OBJECTIVE 1:
In the plant specimen catalog records below, reproduce the part that opens with the line containing "scientific name: Rauvolfia macrantha" and runs through the end of the records.

# Immigration for Filipina fiance



## Engineer1128 (Jul 30, 2011)

Hello,
I work for the US government and just found out that I will be assigned to Singapore next April. I am engaged to a Filipina and am about to initiate the application for a K1 fiance visa to the US. Now that I am being relocated I am not sure that is the proper approach. The K1 would not likely be approved until after April. Under the guidelines of K1 she would need to come to the US, get married, and apply for change of status. The problem being I will be living in Singapore. I have the following questions:

1. Will Singapore allow me to bring a Filipina fiance with a long term visitors Visa?

2. Should I proceed with the K1?

3. Should I marry her in the Philippines? Will Singapore accept that marriage and allow her to enter as my wife?

4. If Singpore allows me to bring her as my wife, should I then apply for the US Visa as my wife? The process for a US spouse visa K3 is much longer however I will be in Singapore for 3-5 years.

If anyone can give me advice I would greatly appreciate it.

G.


----------



## ladyme28 (Jun 13, 2011)

she can enter SG as a tourist- 1 month can be extended to 2 months. if she will then be ur wife upon entry to SG,you can apply for her a Dependants pass as long as your salary is higher than 2500SGD.


----------

(Extracted records)

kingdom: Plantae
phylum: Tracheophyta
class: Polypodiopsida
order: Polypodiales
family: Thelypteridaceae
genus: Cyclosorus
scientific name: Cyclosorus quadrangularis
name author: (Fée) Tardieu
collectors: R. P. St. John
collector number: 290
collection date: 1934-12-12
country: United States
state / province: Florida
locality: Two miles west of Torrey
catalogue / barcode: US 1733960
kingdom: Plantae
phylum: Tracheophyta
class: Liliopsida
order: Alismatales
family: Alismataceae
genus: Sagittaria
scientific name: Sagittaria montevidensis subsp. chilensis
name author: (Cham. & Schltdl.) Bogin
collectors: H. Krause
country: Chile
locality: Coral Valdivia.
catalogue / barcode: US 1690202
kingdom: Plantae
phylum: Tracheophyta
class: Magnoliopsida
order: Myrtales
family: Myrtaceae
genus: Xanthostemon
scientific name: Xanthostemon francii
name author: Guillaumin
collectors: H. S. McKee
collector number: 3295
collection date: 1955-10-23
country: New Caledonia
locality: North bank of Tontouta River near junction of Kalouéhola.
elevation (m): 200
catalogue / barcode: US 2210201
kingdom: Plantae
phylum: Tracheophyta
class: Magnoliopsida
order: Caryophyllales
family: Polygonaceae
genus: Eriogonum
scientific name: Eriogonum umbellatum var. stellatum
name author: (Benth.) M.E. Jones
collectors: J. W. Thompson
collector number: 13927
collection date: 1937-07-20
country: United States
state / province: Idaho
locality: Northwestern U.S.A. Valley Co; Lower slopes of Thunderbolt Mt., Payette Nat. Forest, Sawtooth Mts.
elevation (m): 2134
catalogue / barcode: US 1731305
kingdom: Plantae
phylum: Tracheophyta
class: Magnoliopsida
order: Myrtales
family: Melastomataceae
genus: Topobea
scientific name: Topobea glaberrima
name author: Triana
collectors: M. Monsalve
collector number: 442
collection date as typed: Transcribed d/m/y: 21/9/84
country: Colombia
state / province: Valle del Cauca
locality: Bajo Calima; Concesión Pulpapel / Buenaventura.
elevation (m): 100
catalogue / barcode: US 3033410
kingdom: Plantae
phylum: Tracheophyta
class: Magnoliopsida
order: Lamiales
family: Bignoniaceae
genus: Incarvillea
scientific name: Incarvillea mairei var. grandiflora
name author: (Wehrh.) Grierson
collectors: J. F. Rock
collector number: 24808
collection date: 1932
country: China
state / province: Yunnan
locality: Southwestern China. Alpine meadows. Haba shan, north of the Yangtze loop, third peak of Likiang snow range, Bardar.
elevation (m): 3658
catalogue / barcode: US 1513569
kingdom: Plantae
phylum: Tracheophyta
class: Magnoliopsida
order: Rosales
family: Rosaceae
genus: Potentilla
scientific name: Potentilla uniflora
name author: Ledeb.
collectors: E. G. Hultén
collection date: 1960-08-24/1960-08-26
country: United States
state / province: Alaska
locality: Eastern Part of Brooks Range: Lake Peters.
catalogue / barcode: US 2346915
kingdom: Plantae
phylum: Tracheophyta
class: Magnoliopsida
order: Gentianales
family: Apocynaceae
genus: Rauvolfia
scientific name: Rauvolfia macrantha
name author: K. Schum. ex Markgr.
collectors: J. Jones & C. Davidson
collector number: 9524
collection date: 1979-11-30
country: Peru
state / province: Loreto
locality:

OBJECTIVE 2:
Answer these questions about the fiance visa thread above:
(a) Where will Engineer1128 be assigned next April?
(b) According to ladyme28, how long can she stay in Singapore as a tourist, and how far can that be extended?
(c) What salary does ladyme28 say is needed to apply for a Dependants pass?

REPLY 1:
scientific name: Rauvolfia macrantha
name author: K. Schum. ex Markgr.
collectors: J. Jones & C. Davidson
collector number: 9524
collection date: 1979-11-30
country: Peru
state / province: Loreto
locality:

REPLY 2:
(a) Singapore.
(b) One month, which can be extended to two months.
(c) A salary higher than 2500 SGD.